Seeing how she took his words to heart, her father never fails to laugh when he comes over for a visit. However, life on a farm has become the norm for Jimenez, her husband, David, and her two daughters, Krystal and Victoria.
The family has resided in West Orange for 12 years and opened their doors to animals in need four years ago.
The family’s farm adopts animals that have been living in poor conditions or whose owners can no longer care for them. After rehabilitating the animals, the family cares for them until they can rehome them in a more suitable environment.
Most of the animals, Jimenez said, come to them via word of mouth or social media. Biscuit, the family’s miniature horse, was adopted three years ago from an older couple that had purchased him for the couple’s granddaughter. Once the granddaughter grew up, she no longer paid as much attention to Biscuit.
Unfortunately, the owner then developed pancreatic cancer and no longer had the time or energy to properly care for Biscuit. When Jimenez picked up Biscuit, he was depressed and skinny and needed eye surgery. They fixed him up and built him a stable under their rear porch.
Another rescue is Elsa, a pygmy goat currently under their care. Elsa’s former owner had four young boys who, not knowing any better, would grab Elsa’s horns and try to ride her like a horse. And so, Jimenez offered to pay the owner to adopt Elsa, as they have for several other animals they found living in less-than-ideal conditions.
“Sometimes, people don’t really give them away out of their own free will,” Jimenez said. “Sometimes, we just offer money for them.”
Although the family keeps some of the animals they adopt, they try to rehome most of them. Jimenez estimates her family has rehomed about 70 animals since opening the farm.

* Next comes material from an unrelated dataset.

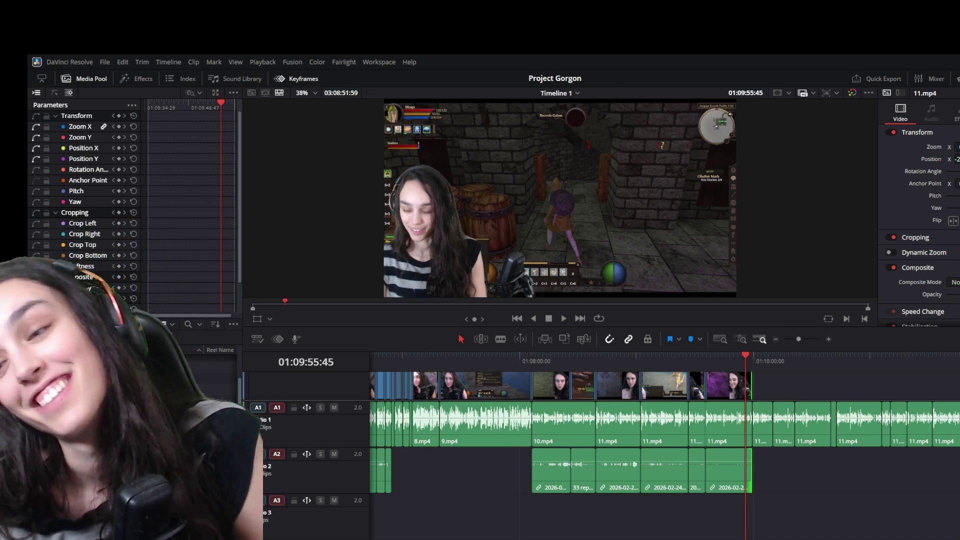
key("space")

For the older animals, Jimenez charges a rehoming fee, but she sells any offspring — she reasons people have a tendency to value animals for which they pay. All the proceeds go toward the costs of caring for the animals, but the farm is primarily supported by her husband’s law firm, she said.
Jimenez understands rehoming animals comes with a risk and takes certain precautions when meeting people interested in adopting one of her rescues, particularly as some try to buy them for consumption.
“You just read them according to how they treat the animal,” she said. “People that come by, I question them and ask them to take a photo of their land to see how much room they have and where the animals will go. ... You can tell who is an animal lover. I’ve had people come and just look at them, point and then ask, ‘OK, how much for that one? And how much for that one?’ They’re not even connecting with the animal or trying to pet them.”
She also offered an example of a time when a man interested in buying one of her goats used the Spanish term “Cabritos” to refer to her goats, which translate to goat meat. Deducing his intentions, she refused to sell it to him.
CREATING A LEGACY
Although keeping up with the farm can be a lot of work, the family’s shared love for animals keeps the smiles on their faces as they tend to the laborious tasks of running a farm.
Jimenez said she actually hopes to expand in the future and buy more land, while her husband, David, hopes the farm is just the start of a family legacy that can be passed on to their grandchildren and future generations.
But for the present, the family relies on the occasional help they receive from high-school volunteers on the weekends. The biggest challenges, they said, are waking up early every morning for feeding time at 8:30 and trying to find someone to care for their animals when they go on long vacations.
“That’s what’s been the hardest,” Jimenez said. “I don’t really know when was the last time we slept in. (The animals) wake up so early, and they’ll yell at you and all you hear is, ‘Baaa!’ And then if I don’t listen to the goats, the pigs start oinking, and then if I don’t listen to the pigs, the horse starts neighing. Oh, and the rooster, he starts even earlier than everybody else. So it’s a lot of work, and a lot of money, but I wouldn’t change it for the world.”